Thanks Darrick for the explanation!
I don't mind to add DM layer support, it sounds straight forward.
I also like your latest patch and am wondering if the clear_poison API
is still of value.

thanks,
-jane

> 
>> BTW, our customer doesn't care about creating dax volume thru DM, so.
> 
> They might not care, but anything going upstream should work in the
> general case.
> 
> --D
> 
>> thanks!
>> -jane
>>
>>
>>>
>>>>     dax: introduce dax_clear_poison to dax pwrite operation
>>>>     libnvdimm/pmem: Provide pmem_dax_clear_poison for dax operation
>>>>
>>>>    drivers/dax/super.c   | 13 +++++++++++++
>>>>    drivers/nvdimm/pmem.c | 17 +++++++++++++++++
>>>>    fs/dax.c              |  9 +++++++++
>>>>    include/linux/dax.h   |  6 ++++++
>>>>    4 files changed, 45 insertions(+)
>>>>
>>>> --
>>>> 2.18.4
>>>>
Dan Williams Sept. 23, 2021, 9:42 p.m.
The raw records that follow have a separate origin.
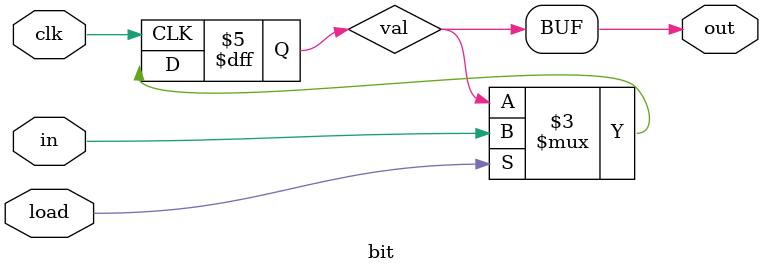
<source format=v>
`default_nettype none

module bit(
    input wire clk,
    input wire in,
    input wire load, // 1 -> write
    output wire out
);
    reg val;

    always @(posedge clk) begin
        if (load == 1'b1) begin
            val <= in;
        end
    end

    assign out = val;
endmodule

`default_nettype wire

</source>
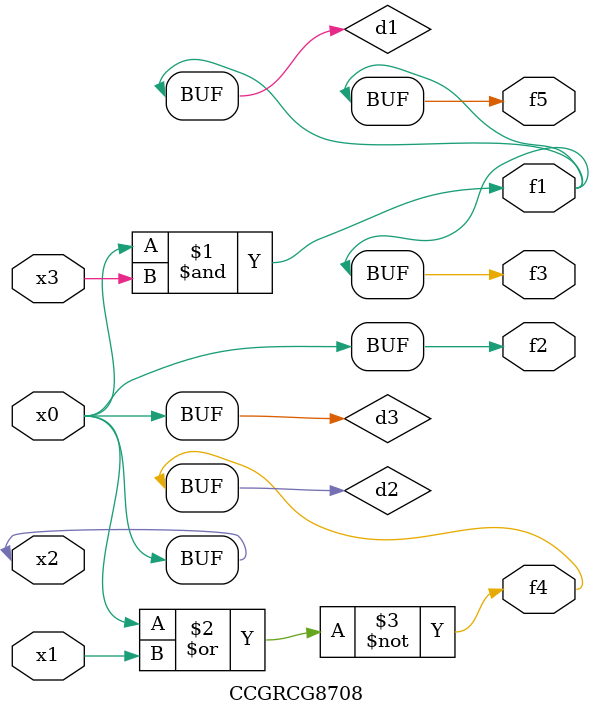
<source format=v>
module CCGRCG8708(
	input x0, x1, x2, x3,
	output f1, f2, f3, f4, f5
);

	wire d1, d2, d3;

	and (d1, x2, x3);
	nor (d2, x0, x1);
	buf (d3, x0, x2);
	assign f1 = d1;
	assign f2 = d3;
	assign f3 = d1;
	assign f4 = d2;
	assign f5 = d1;
endmodule

</source>
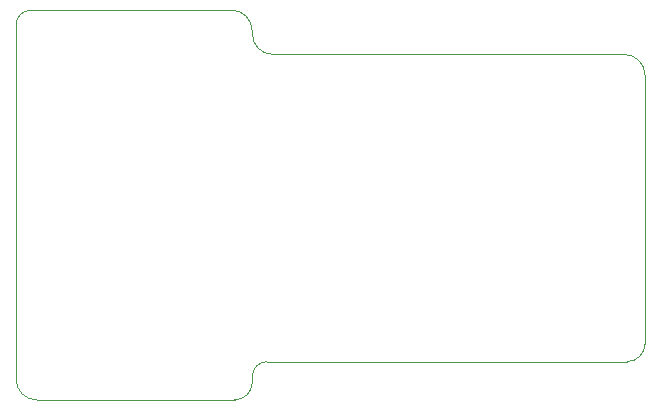
<source format=gm1>
%TF.GenerationSoftware,KiCad,Pcbnew,8.0.1-8.0.1-1~ubuntu22.04.1*%
%TF.CreationDate,2024-04-16T22:31:29-04:00*%
%TF.ProjectId,rocker_splitter,726f636b-6572-45f7-9370-6c6974746572,rev?*%
%TF.SameCoordinates,Original*%
%TF.FileFunction,Profile,NP*%
%FSLAX46Y46*%
G04 Gerber Fmt 4.6, Leading zero omitted, Abs format (unit mm)*
G04 Created by KiCad (PCBNEW 8.0.1-8.0.1-1~ubuntu22.04.1) date 2024-04-16 22:31:29*
%MOMM*%
%LPD*%
G01*
G04 APERTURE LIST*
%TA.AperFunction,Profile*%
%ADD10C,0.050000*%
%TD*%
G04 APERTURE END LIST*
D10*
X38647500Y-30395000D02*
G75*
G02*
X39897500Y-29145000I1250002J-2D01*
G01*
X91897500Y-57395000D02*
G75*
G02*
X90397500Y-58895000I-1500001J1D01*
G01*
X58647500Y-60145000D02*
G75*
G02*
X59897500Y-58895000I1250000J0D01*
G01*
X58647500Y-60645000D02*
G75*
G02*
X57147500Y-62145000I-1500000J0D01*
G01*
X40397500Y-62145000D02*
G75*
G02*
X38647500Y-60395000I0J1750000D01*
G01*
X90147500Y-32895000D02*
G75*
G02*
X91897500Y-34645000I0J-1750000D01*
G01*
X39897500Y-29145000D02*
X56897500Y-29145000D01*
X60397500Y-32895000D02*
G75*
G02*
X58647500Y-31145000I0J1750000D01*
G01*
X56897500Y-29145000D02*
G75*
G02*
X58647500Y-30895000I0J-1750000D01*
G01*
X60397500Y-32895000D02*
X90147500Y-32895000D01*
X91897500Y-34645000D02*
X91897500Y-57395000D01*
X57147500Y-62145000D02*
X40397500Y-62145000D01*
X58647500Y-60145000D02*
X58647500Y-60645000D01*
X38647500Y-60395000D02*
X38647500Y-30395000D01*
X90397500Y-58895000D02*
X59897500Y-58895000D01*
X58647500Y-30895000D02*
X58647500Y-31145000D01*
M02*

</source>
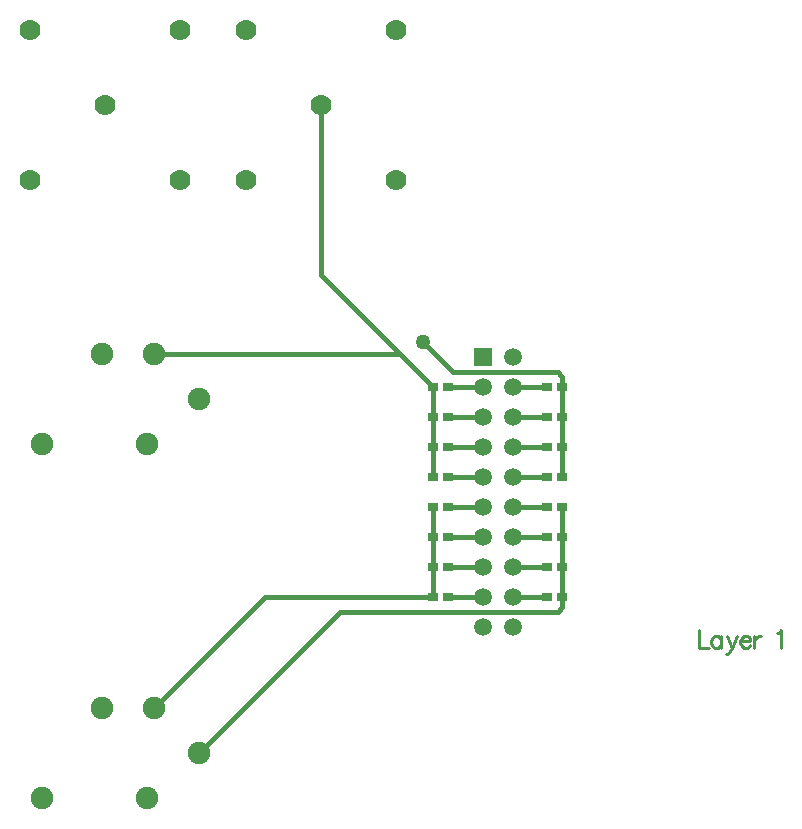
<source format=gtl>
%FSLAX24Y24*%
%MOIN*%
G70*
G01*
G75*
G04 Layer_Physical_Order=1*
G04 Layer_Color=255*
%ADD10R,0.0354X0.0276*%
%ADD11C,0.0160*%
%ADD12C,0.0100*%
%ADD13C,0.0591*%
%ADD14C,0.0750*%
%ADD15C,0.0700*%
%ADD16R,0.0591X0.0591*%
%ADD17C,0.0500*%
D10*
X35144Y56400D02*
D03*
X35656D02*
D03*
X38944D02*
D03*
X39456D02*
D03*
X35144Y55400D02*
D03*
X35656D02*
D03*
X38944D02*
D03*
X39456D02*
D03*
X35144Y54400D02*
D03*
X35656D02*
D03*
X38944D02*
D03*
X39456D02*
D03*
X35144Y53400D02*
D03*
X35656D02*
D03*
X38944D02*
D03*
X39456D02*
D03*
X35144Y52400D02*
D03*
X35656D02*
D03*
X38944D02*
D03*
X39456D02*
D03*
X35144Y51400D02*
D03*
X35656D02*
D03*
X38944D02*
D03*
X39456D02*
D03*
X35144Y50400D02*
D03*
X35656D02*
D03*
X38944D02*
D03*
X39456D02*
D03*
X35144Y49400D02*
D03*
X35656D02*
D03*
X38944D02*
D03*
X39456D02*
D03*
D11*
Y49056D02*
Y52400D01*
X32050Y48900D02*
X39300D01*
X39456Y49056D01*
X27350Y44200D02*
X32050Y48900D01*
X35144Y49400D02*
Y52400D01*
X25850Y45700D02*
X29550Y49400D01*
X35144D01*
X39456Y53400D02*
Y56744D01*
X35800Y56900D02*
X39300D01*
X34800Y57900D02*
X35800Y56900D01*
X31400Y60144D02*
X35144Y56400D01*
X31400Y60144D02*
Y65800D01*
X25850Y57500D02*
X34044D01*
X35656Y49400D02*
X36800D01*
X37800D02*
X38900D01*
X37800Y50400D02*
X38944D01*
X35656D02*
X36900D01*
X35600Y51400D02*
X36800D01*
X37800D02*
X38944D01*
X37800Y52400D02*
X38944D01*
X35656D02*
X36800D01*
X35656Y53400D02*
X36800D01*
X37800D02*
X38944D01*
X37700Y55400D02*
X38944D01*
X37800Y54400D02*
X38944D01*
X35656D02*
X36900D01*
X35656Y55400D02*
X36800D01*
X35656Y56400D02*
X36800D01*
X37800D02*
X38944D01*
X39300Y56900D02*
X39456Y56744D01*
X35144Y53400D02*
Y56400D01*
D12*
X44000Y48300D02*
Y47700D01*
X44343D01*
X44751Y48100D02*
Y47700D01*
Y48014D02*
X44694Y48071D01*
X44637Y48100D01*
X44551D01*
X44494Y48071D01*
X44437Y48014D01*
X44408Y47929D01*
Y47871D01*
X44437Y47786D01*
X44494Y47729D01*
X44551Y47700D01*
X44637D01*
X44694Y47729D01*
X44751Y47786D01*
X44940Y48100D02*
X45111Y47700D01*
X45283Y48100D02*
X45111Y47700D01*
X45054Y47586D01*
X44997Y47529D01*
X44940Y47500D01*
X44911D01*
X45383Y47929D02*
X45725D01*
Y47986D01*
X45697Y48043D01*
X45668Y48071D01*
X45611Y48100D01*
X45525D01*
X45468Y48071D01*
X45411Y48014D01*
X45383Y47929D01*
Y47871D01*
X45411Y47786D01*
X45468Y47729D01*
X45525Y47700D01*
X45611D01*
X45668Y47729D01*
X45725Y47786D01*
X45854Y48100D02*
Y47700D01*
Y47929D02*
X45882Y48014D01*
X45940Y48071D01*
X45997Y48100D01*
X46082D01*
X46608Y48186D02*
X46665Y48214D01*
X46751Y48300D01*
Y47700D01*
D13*
X37800Y49400D02*
D03*
X36800D02*
D03*
X37800Y50400D02*
D03*
X36800D02*
D03*
X37800Y51400D02*
D03*
X36800D02*
D03*
X37800Y52400D02*
D03*
X36800D02*
D03*
X37800Y53400D02*
D03*
X36800D02*
D03*
X37800Y54400D02*
D03*
X36800D02*
D03*
X37800Y55400D02*
D03*
X36800D02*
D03*
X37800Y56400D02*
D03*
X36800D02*
D03*
X37800Y48400D02*
D03*
X36800D02*
D03*
X37800Y57400D02*
D03*
D14*
X27350Y44200D02*
D03*
X25850Y45700D02*
D03*
X27350Y56000D02*
D03*
X25850Y57500D02*
D03*
X24100Y45700D02*
D03*
X22100Y42700D02*
D03*
X25600D02*
D03*
X24100Y57500D02*
D03*
X22100Y54500D02*
D03*
X25600D02*
D03*
D15*
X24200Y65800D02*
D03*
X31400D02*
D03*
X26700Y63300D02*
D03*
X21700D02*
D03*
Y68300D02*
D03*
X26700D02*
D03*
X33900Y63300D02*
D03*
X28900D02*
D03*
Y68300D02*
D03*
X33900D02*
D03*
D16*
X36800Y57400D02*
D03*
D17*
X34800Y57900D02*
D03*
M02*

</source>
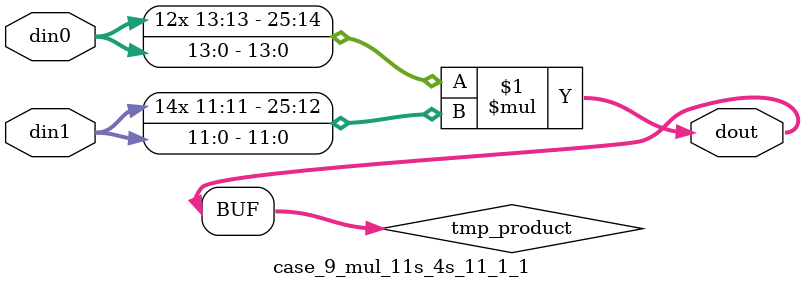
<source format=v>

`timescale 1 ns / 1 ps

 module case_9_mul_11s_4s_11_1_1(din0, din1, dout);
parameter ID = 1;
parameter NUM_STAGE = 0;
parameter din0_WIDTH = 14;
parameter din1_WIDTH = 12;
parameter dout_WIDTH = 26;

input [din0_WIDTH - 1 : 0] din0; 
input [din1_WIDTH - 1 : 0] din1; 
output [dout_WIDTH - 1 : 0] dout;

wire signed [dout_WIDTH - 1 : 0] tmp_product;



























assign tmp_product = $signed(din0) * $signed(din1);








assign dout = tmp_product;





















endmodule

</source>
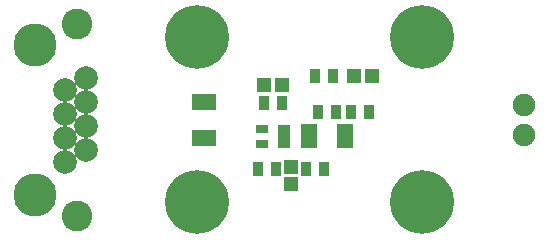
<source format=gbr>
G04 #@! TF.FileFunction,Soldermask,Top*
%FSLAX46Y46*%
G04 Gerber Fmt 4.6, Leading zero omitted, Abs format (unit mm)*
G04 Created by KiCad (PCBNEW 4.0.7) date 06/27/18 15:59:39*
%MOMM*%
%LPD*%
G01*
G04 APERTURE LIST*
%ADD10C,0.150000*%
%ADD11R,1.150000X1.200000*%
%ADD12R,1.200000X1.150000*%
%ADD13R,0.900000X1.300000*%
%ADD14R,1.400000X2.000000*%
%ADD15C,2.600000*%
%ADD16C,3.650000*%
%ADD17C,2.000000*%
%ADD18R,1.050000X0.800000*%
%ADD19C,1.900000*%
%ADD20C,5.400000*%
%ADD21R,2.000000X1.400000*%
G04 APERTURE END LIST*
D10*
D11*
X49276000Y-39509000D03*
X49276000Y-41009000D03*
D12*
X54622000Y-31877000D03*
X56122000Y-31877000D03*
X47002000Y-32639000D03*
X48502000Y-32639000D03*
D13*
X51574000Y-34925000D03*
X53074000Y-34925000D03*
X54368000Y-34925000D03*
X55868000Y-34925000D03*
X46494000Y-39751000D03*
X47994000Y-39751000D03*
X50558000Y-39751000D03*
X52058000Y-39751000D03*
X51320000Y-31877000D03*
X52820000Y-31877000D03*
X47002000Y-34163000D03*
X48502000Y-34163000D03*
D14*
X53824000Y-36957000D03*
X50824000Y-36957000D03*
D15*
X31112000Y-27430000D03*
X31112000Y-43690000D03*
D16*
X27552000Y-29210000D03*
X27552000Y-41910000D03*
D17*
X30092000Y-35060000D03*
X30092000Y-37090000D03*
X31872000Y-34030000D03*
X31872000Y-36060000D03*
X31872000Y-32000000D03*
X30092000Y-33030000D03*
X31872000Y-38090000D03*
X30092000Y-39120000D03*
D18*
X48702000Y-37607000D03*
X48702000Y-36307000D03*
X48702000Y-36957000D03*
X46802000Y-36307000D03*
X46802000Y-37607000D03*
D19*
X68993000Y-34290000D03*
X68993000Y-36830000D03*
D20*
X41275000Y-28575000D03*
X41275000Y-42545000D03*
X60325000Y-28575000D03*
X60325000Y-42545000D03*
D21*
X41910000Y-34060000D03*
X41910000Y-37060000D03*
M02*

</source>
UTC | #15
On Thu, Sep 23, 2021 at 1:56 PM Jane Chu <jane.chu@oracle.com> wrote:
[..]
> > This (AFAICT) has already been done for dax_zero_page_range, so I sense
> > that Dan is trying to save you a bunch of code plumbing work by nudging
> > you towards doing s/dax_clear_poison/dax_zero_page_range/ to this series
> > and then you only need patches 2-3.
>
> Thanks Darrick for the explanation!
> I don't mind to add DM layer support, it sounds straight forward.
> I also like your latest patch and am wondering if the clear_poison API
> is still of value.

No, the discussion about fallocate(...ZEROINIT...) has lead to a
better solution. Instead of making error clearing a silent /
opportunistic side-effect of writes, or trying to define new fallocate
mode, just add a new RWF_CLEAR_HWERROR flag to pwritev2(). This allows
for dax_direct_access() to map the page regardless of poison and
trigger pmem_copy_from_iter() to precisely handle sub-page poison.